Die Unwahrheit und die Finte aber sind Blatters Welt. Seit sich der 69-Jährige im Geschäft mit dem Fußball umtreibt, wird er begleitet von Vorwürfen, er sei korrupt, er intrigiere, er führe seine Amtsgeschäfte ohne jegliche Transparenz, er habe ein Demokratieverständnis, das dem Namen Hohn spricht. Schon seine Inthronisation zum Fußballchef im Jahr 1998 fand unter belegbar dubiosen Umständen statt. Vier Jahre zuvor hatte Blatter gegen seinen Vorgänger Joao Havelange geputscht. Vergeblich. 1998 hatte er sich besser vorbereitet.

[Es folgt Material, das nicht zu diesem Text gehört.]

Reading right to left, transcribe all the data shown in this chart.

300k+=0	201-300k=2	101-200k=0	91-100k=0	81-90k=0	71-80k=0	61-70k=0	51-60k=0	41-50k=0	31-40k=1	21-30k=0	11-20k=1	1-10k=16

Denn eigentlich war er chancenlos. In der Nacht zuvor wechselten, so Zeugen, etliche Umschläge den Besitzer. Am anderen Tag stimmten vornehmlich die Delegierten der afrikanischen Landesverbände für Blatter. Vor vier Jahren in Seoul, als seine Wiederwahl, respektive seine Abwahl anstand, war es ähnlich. Da entzog er Kritikern das Mikrophon und sagte noch unentschlossenen Delegierten Posten und Pfründe zu.

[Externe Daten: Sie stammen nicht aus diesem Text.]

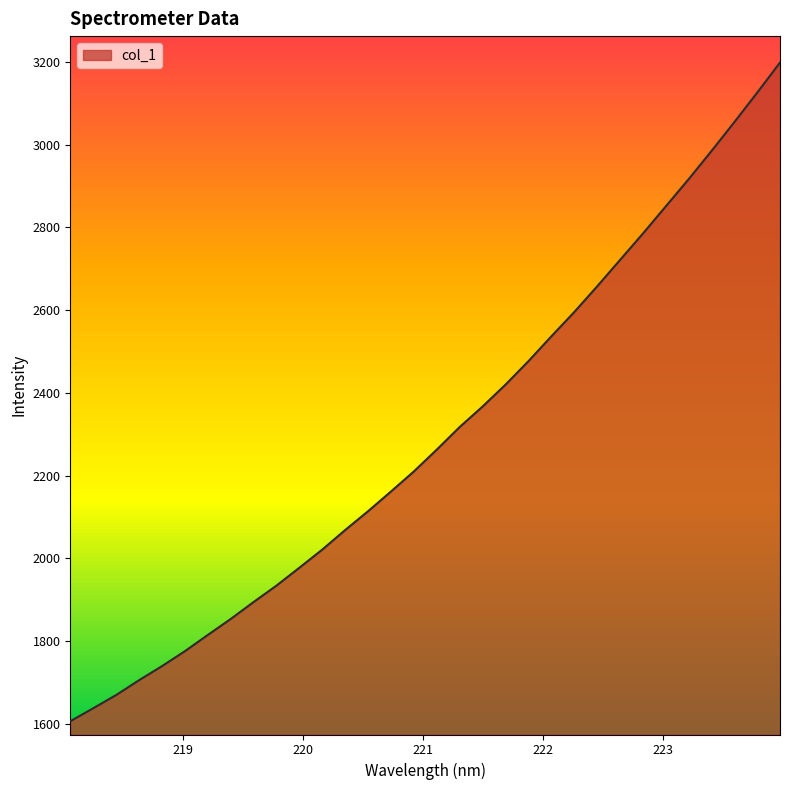

Count the number of categories in the chart.

32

Der Vater einer Tochter ist mit gehörigem Machtinstinkt ausgestattet. Was wahrscheinlich notwendig ist in einer Organisation, der mehr Nationen (204) angehören als den UN (190) und die jährlich etwa 850 Millionen Euro umsetzt. Ansonsten gibt er sich doch so gerne als jovialer Freund der Menschheit. Seinem Namen hat er einst einfach ein Mittelinitial verpasst, ein S., was leutselig für „Sepp“ steht. Und als Redenschwinger gehen ihm mitunter die überbordenden Gefühle durch. Er wolle den Jugendfußball fördern, „auf dass wir vielleicht bessere Menschen, auch bessere Frauen, nicht nur Männer, schaffen“. Die Wahrheit sieht oft anders aus. Der Confed-Cup, diese so extrem beliebte Veranstaltung, muss künftig auf die kontinentalen Meister aus Südamerika und Europa verzichten. Die Verbände haben durchgesetzt, dass sie künftig keine Teilnahmepflicht mehr haben.